Saturday, January 13, 2007

Alas: What Goes Around ...

Today is Saturday, 13 January 2007.

Gloriosky, Sandy: Blogger unexpectedly works for me at this moment!

Make hay while the sun is down, as my grandfather liked to say.

Here in Tulsa, OKLA, it's 23 degrees at 4.28 am CST as I begin, with perhaps an inch of sleet and frozen rain on the ground. (From actual observation: the cocker needed to go out.) No reports yet of widespread power outages, so children can awaken to the fun of frozen water resting like grace upon the ground.

(One might look up Pasternak's great poem, "Winter Night", and the image of the candle burning, at this juncture.)

The orchid Ms. HH bought in November is about to shed a final peach-tinged bloom, but another dozen buds are coming on. It resides in the window above/over over/above [I can't decide which word; feel free to weigh in] the kitchen sink.

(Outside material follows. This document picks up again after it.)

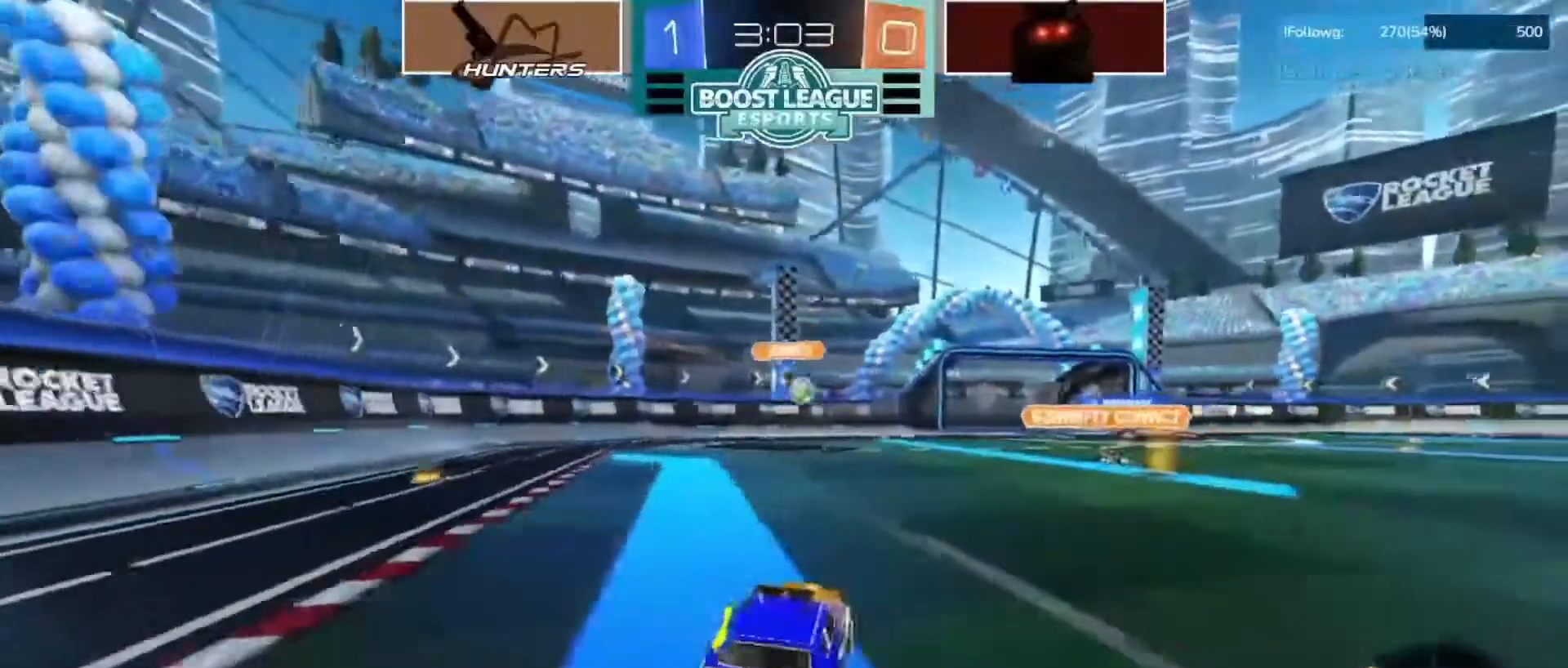
{"buttons": ["R2"], "left_stick": "center", "right_stick": "center", "events": [[117, "left_stick", "center"], [383, "left_stick", "right"], [450, "left_stick", "center"]]}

Okay. That's our homage to the Princess of the Far and Farm Realms, and others who like it when HH talks about happy things.

Now: To business.

The Bush-Cheney Junta has recently attacked, through the American military, Iranian diplomats and diplomatic posts in Iraq. Why is this a problem?

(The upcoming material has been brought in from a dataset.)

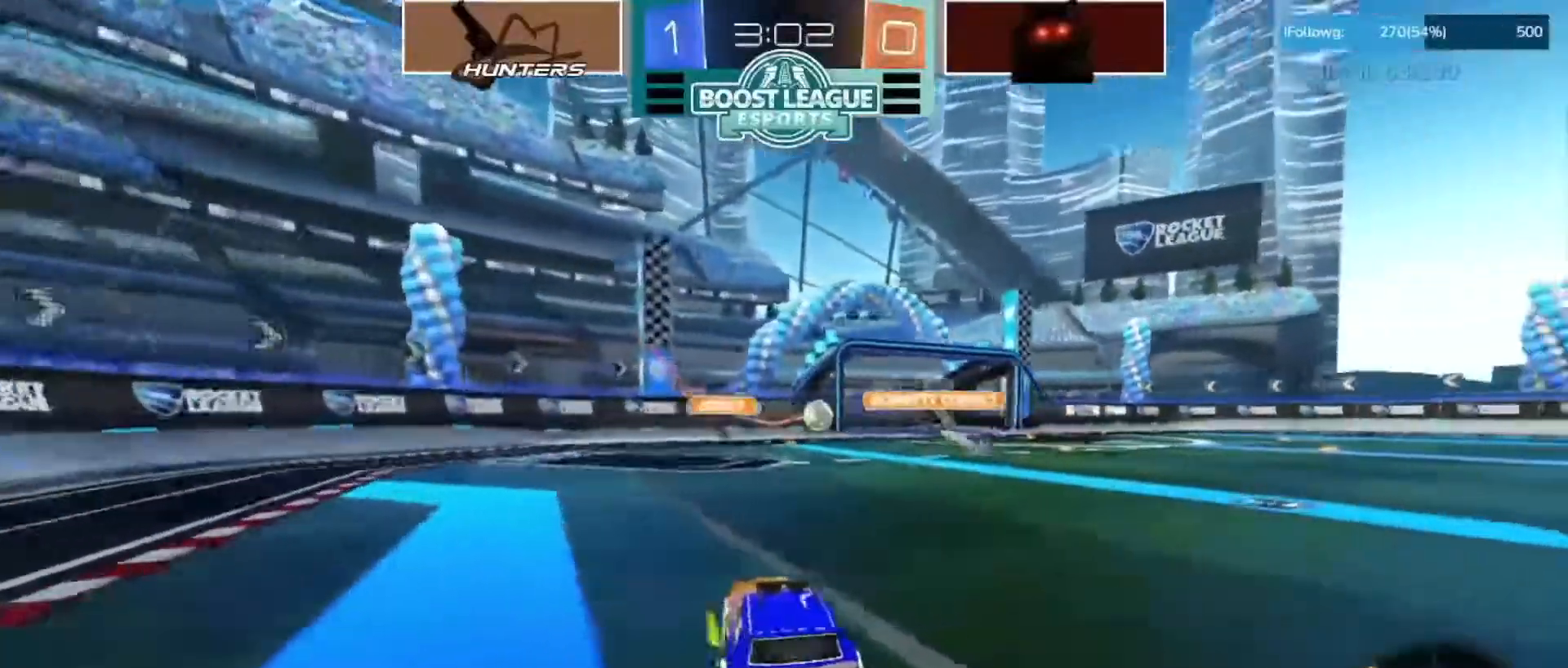
{"buttons": ["R2"], "left_stick": "center", "right_stick": "center", "events": [[283, "left_stick", "right"], [450, "left_stick", "center"]]}
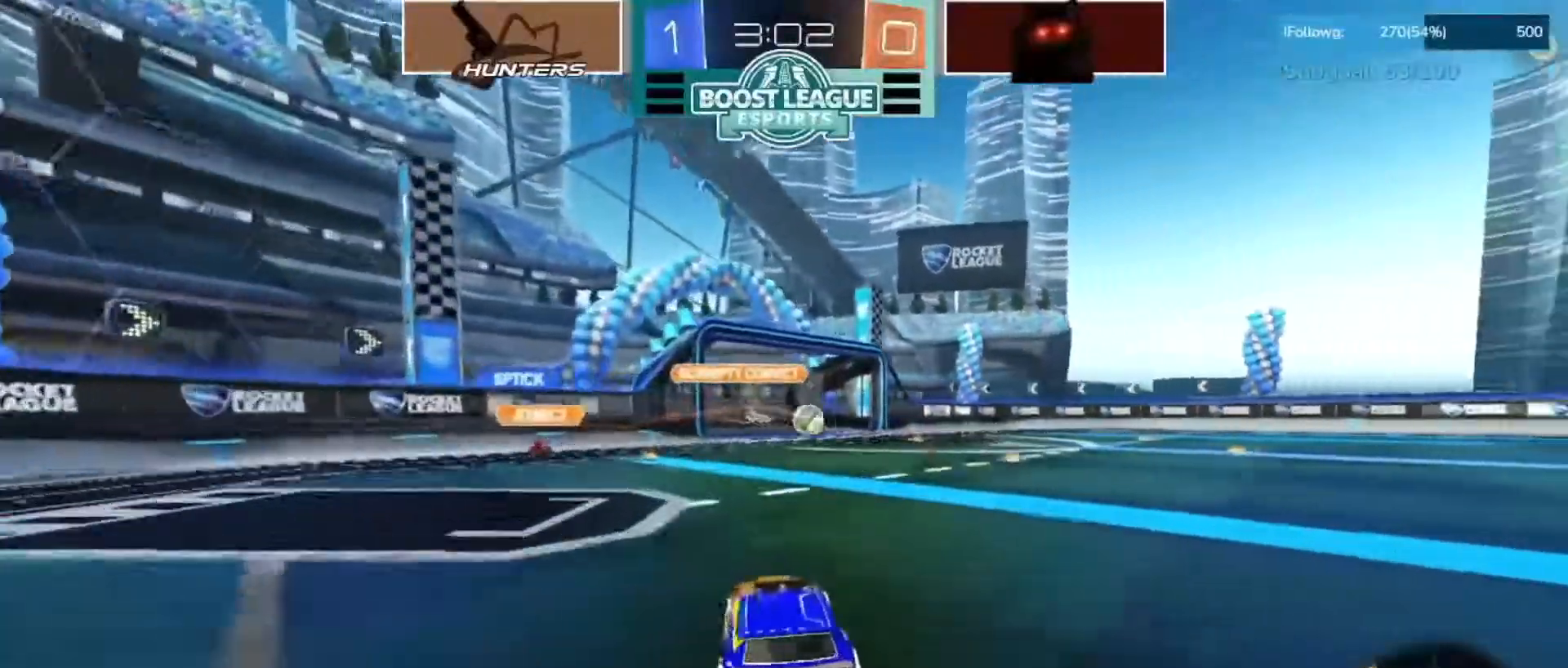
{"buttons": ["CIRCLE", "R2"], "left_stick": "center", "right_stick": "center", "events": [[133, "left_stick", "right"], [233, "CIRCLE", "down"], [333, "left_stick", "center"]]}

What goes around, comes around.

For centuries, by custom, tradition, treaty, and international law, diplomats have been held to have immunity from every kind of assault by foreign governments, so as to be able to conduct, with some sense of assurance, the affairs of nations. The conduct of the affairs of nations are seldom pretty, but, at their best, avert such less pretty things as war and death.

When the lone superpower in the world, as so poorly represented by the Bush-Cheney Junta, declares open season on the diplomats of another nation, it says, in effect, to all the world: it's hunting season on everyone's diplomats. It's The Treasure of the Sierra Madre time: "We don't need no stinkin' badges": we are the law unto ourselves. Which grants everyone license to think and act: Okay, we're the law unto ourselves as well.

Sauce for the goose is sauce for the gander.

All civility, between individuals and nations, rests on a fragile covenant of mutual self-interest, trust, and, on occasion, affection. When a bully, such as the Bush-Cheney Junta, tears asunder that delicate fabric ... well, my fellow Americans, it means the Bush-Cheney Junta has torn down even more rules, and declared open season on American diplomats (and, come to think of it, why not tourists as well).

(Yes, yes, this delicate fabric has been torn asunder countless times. But who can argue that tearing such a large gap, in something already so fragile, is helpful?)

Alas, why should the Junta not? Bush, Cheney, Rice, Rove, etc., travel in armored bubbles, insulated from the cares of commoners like thee and me. The safety of "the little people" is once again forfeit to the mad schemes of the powerful.

Alas, what goes around, comes around.